QUOTED TEXT:
The Potential for Environmental Liabilities

 

We are subject to numerous laws and regulations governing the discharge of materials into the environment or otherwise relating to environmental protection. We currently own or lease numerous properties that have been used for many years for oil and natural gas production. Although we believe that we and previous owners used operating and disposal practices that were standard in the industry at the time, hydrocarbons and other waste products may have been disposed of or released on or under the properties owned or leased by us. In connection with our most significant acquisitions, we have conducted environmental assessments and have found no instances of material environmental non-compliance or any material clean-up liabilities requiring action in the near future. However, we have not performed such environmental assessments on all of our properties. As to all of our properties, we cannot assure you that past disposal practices, including those that were state-of-the-art at the time employed, will not result in significant future environmental liabilities. In addition, we cannot assure you that in the future regulatory agencies with jurisdiction over us will not enact additional environmental regulations that will negatively affect properties we currently own or acquire in the future.

 

We also operate exploration and production waste management facilities that enable us to treat, bioremediate and otherwise dispose of tank sludge and contaminated soil generated from our operations. We cannot assure you that these facilities or other commercial disposal facilities operated by third parties that we have used from time to time will not in the future give rise to environmental liabilities for which we will be responsible. The trend toward stricter standards in environmental regulation could have a significant adverse impact on our operating costs as well as our industry in general.

 

Hedging of Oil and Natural Gas Prices

 

We enter into hedging arrangements covering a portion of our future production to limit volatility and increase the predictability of cash flow. Hedging instruments are generally fixed price swaps but have at times included or may include collars, puts and options on futures. While hedging limits our exposure to adverse price movements, hedging limits the benefit of price increases and is subject to a number of risks, including the risk the counterparty to the hedge may not perform. The Company may be required to provide margin deposits to its counterparties if the unrealized losses on its oil and gas hedges exceed the credit thresholds established by its counterparties. Such deposits may reduce the Company’s financial flexibility.

 

12


Estimates of Oil and Gas Reserves, Production Replacement

 

The information on proved oil and gas reserves included in this document are simply estimates. The accuracy of any reserve estimate is a function of the quality of available data, engineering and geological interpretation and judgment, assumptions used regarding quantities of oil and gas in place, recovery rates and future prices for oil and gas. Actual prices, production, development expenditures, operating expenses and quantities of recoverable oil and gas reserves will vary from those assumed in our estimates, and such variances may be significant. If the assumptions used to estimate reserves later prove incorrect, the actual quantity of reserves and future net cash flow could be materially different from the estimates used herein. In addition, results of drilling, testing and production along with changes in oil and gas prices may result in substantial upward or downward revisions.

SOURCE EXCERPT:
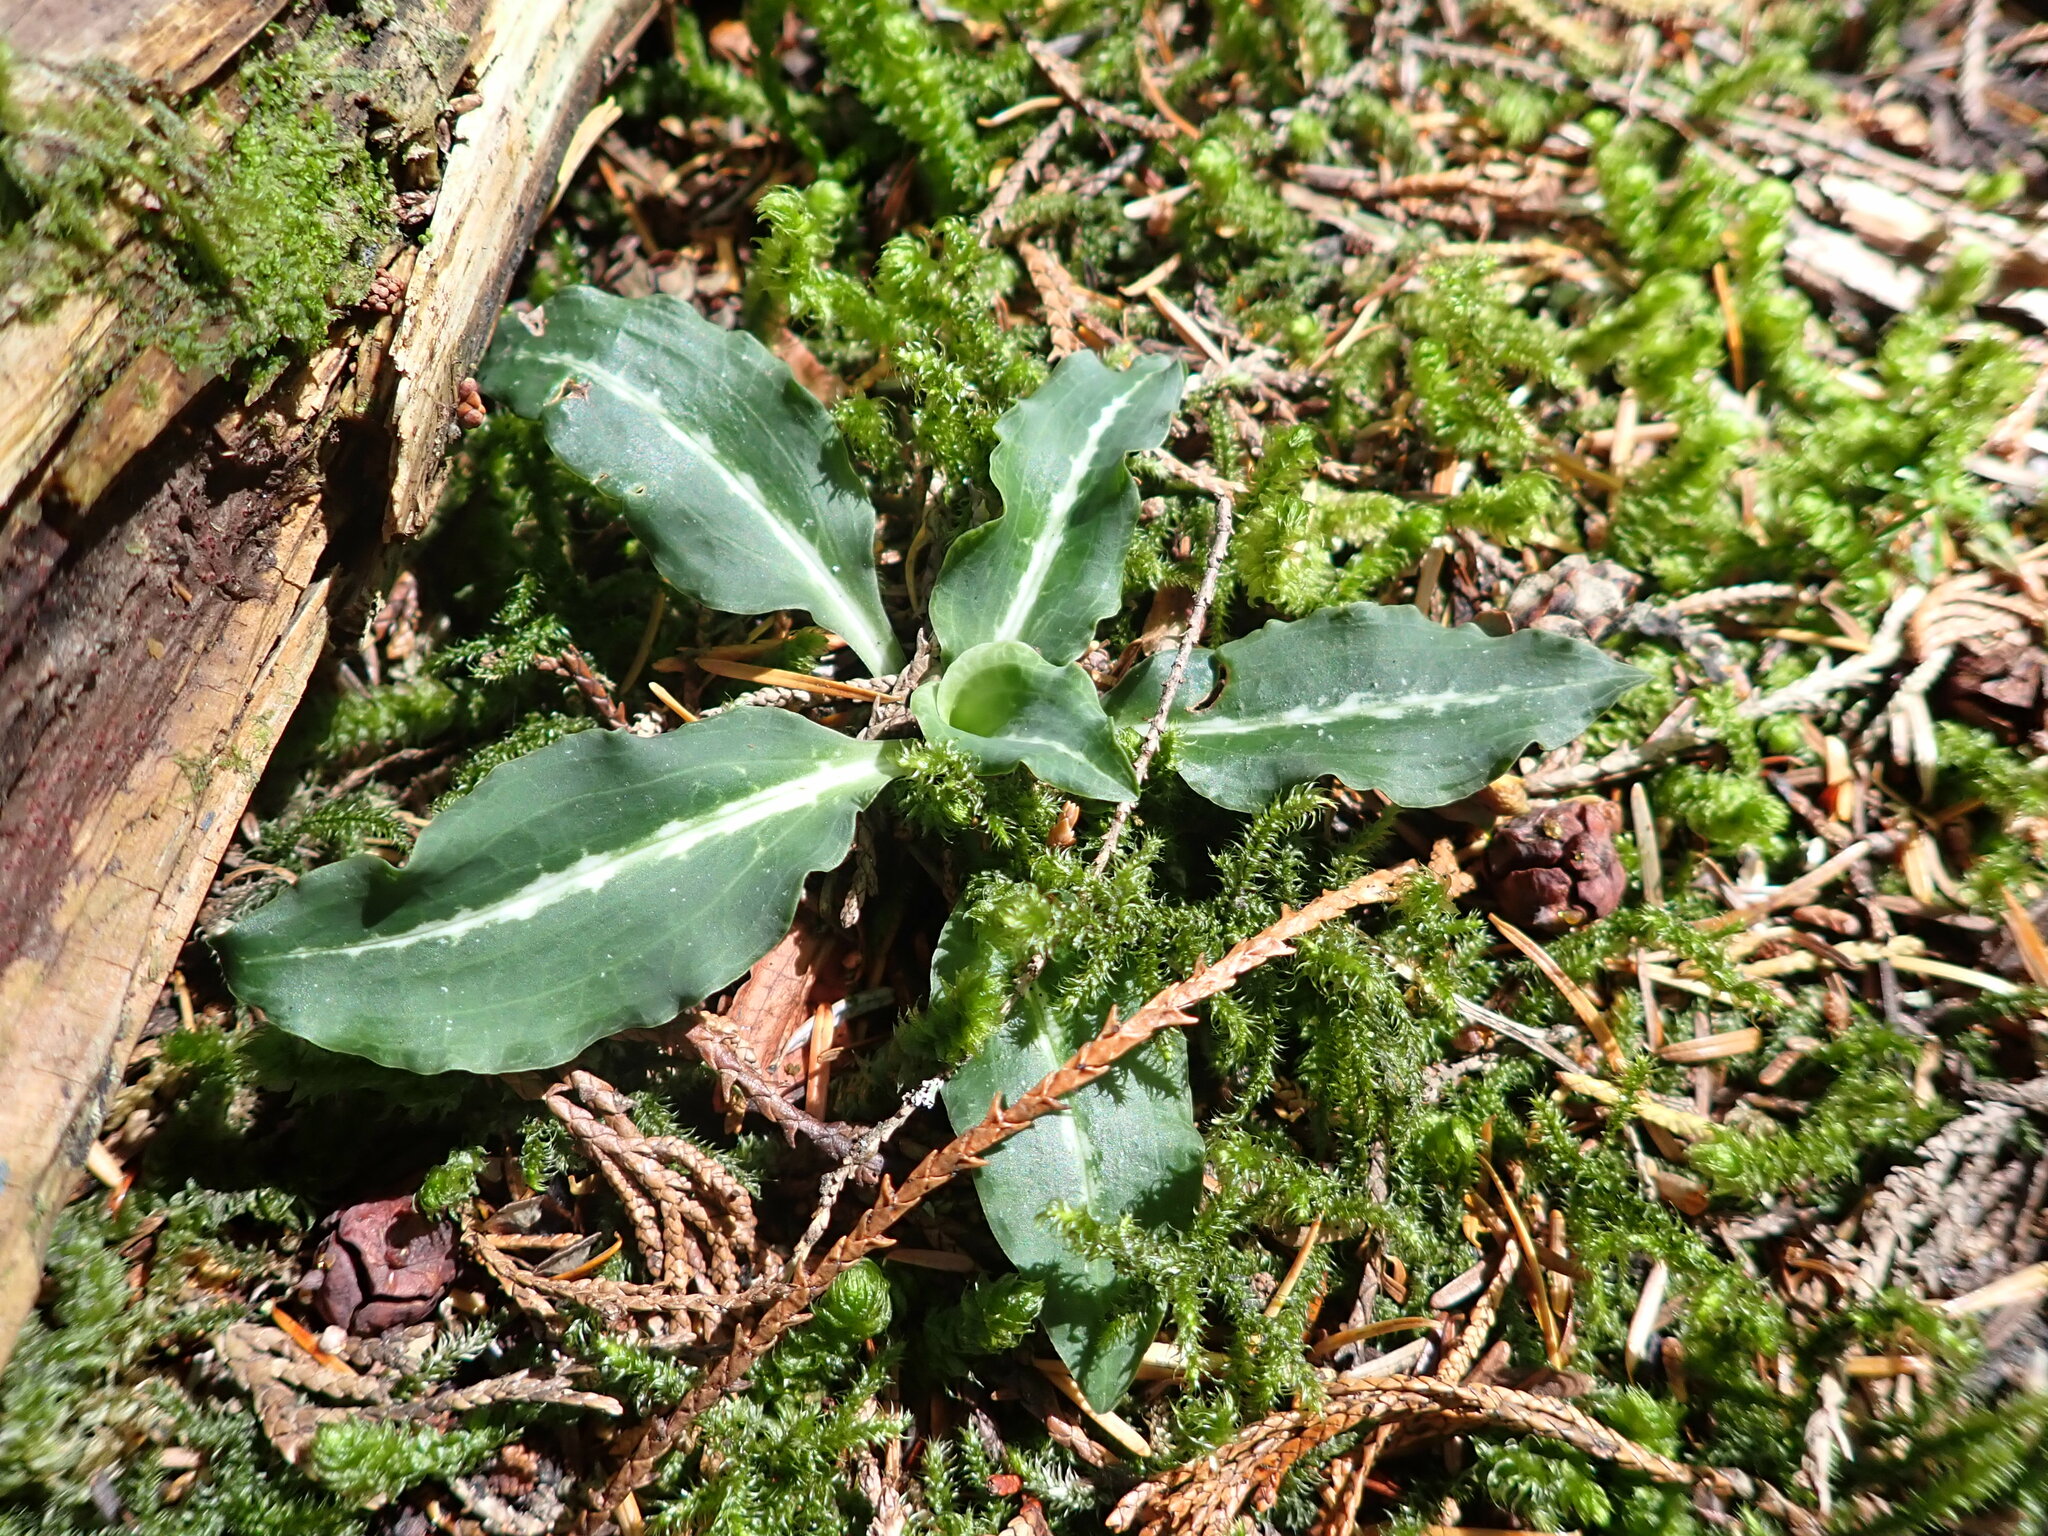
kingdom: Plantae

PROMPT:
According to the text on oil and gas business risks, what type of instrument are the company's hedging arrangements generally? The data are separate material and have no connection to the text.

RESPONSE TO THE TASK:
They are generally fixed price swaps.